The music video for "Yonkers", directed by Tyler, was released via Odd Future's YouTube channel on February 10, 2011. Shot in black-and-white using a perspective control lens, the video features Tyler performing the song on a chair in a blank room while handling and later eating a cockroach, which causes him to vomit. The word "kill" is seen on his hand, along with a St. Peter's cross. The video concludes with Tyler taking off his shirt, realizing that his nose has started bleeding, and hanging himself. The video excludes the third and final verse as the version with this verse was not released until four days after the video. The full song, however, was included on the album.

=== Reception ===
Upon its release, the music video would go viral.

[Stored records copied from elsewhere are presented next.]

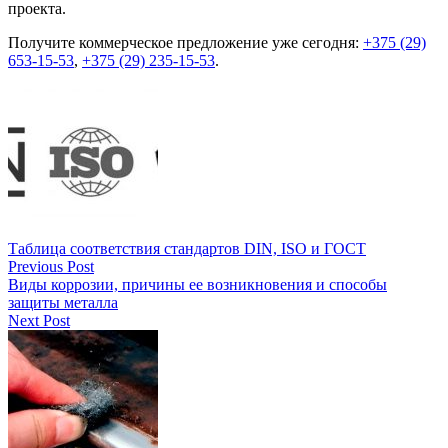
проекта.
Получите коммерческое предложение уже сегодня:
+375 (29)
653-15-53
,
+375 (29) 235-15-53
.
Таблица соответствия стандартов DIN, ISO и ГОСТ
Previous Post
Виды коррозии, причины ее возникновения и способы
защиты металла
Next Post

On February 23, 2011, fellow American rapper Kanye West stated on Twitter that he thought the "Yonkers" video was the best of 2011. The video earned Tyler the Best New Artist award at the 2011 MTV Video Music Awards, as well as a nomination for Video of the Year.

== In other media ==
The song was featured in the soundtrack to the video game Saints Row: The Third.

== Track listing ==
Yonkers was written and produced by Tyler, the Creator (T. Okonma).

Digital download
| No. | Title | Length |
|---|---|---|
| 1. | "Yonkers" | 4:11 |

Promo CD
| No. | Title | Length |
|---|---|---|
| 1. | "Yonkers" (radio edit) | 4:12 |
| 2. | "Yonkers" | 4:12 |
| Total length: |  | 8:24 |

== Charts ==

Chart performance
| Chart (2011) | Peak position |
|---|---|
| UK Indie Breakers (OCC) | 15 |
| US Bubbling Under Hot 100 (Billboard) | 2 |
| US Heatseekers Songs (Billboard) | 9 |
| US R&B/Hip-Hop Digital Songs (Billboard) | 27 |

== Certifications ==

| Region | Certification | Certified units/sales |
| Canada (Music Canada) | Platinum | 80,000^{‡} |
| United Kingdom (BPI) | Silver | 200,000^{‡} |
| United States (RIAA) | Platinum | 1,000,000^{‡} |
^{‡} Sales+streaming figures based on certification alone.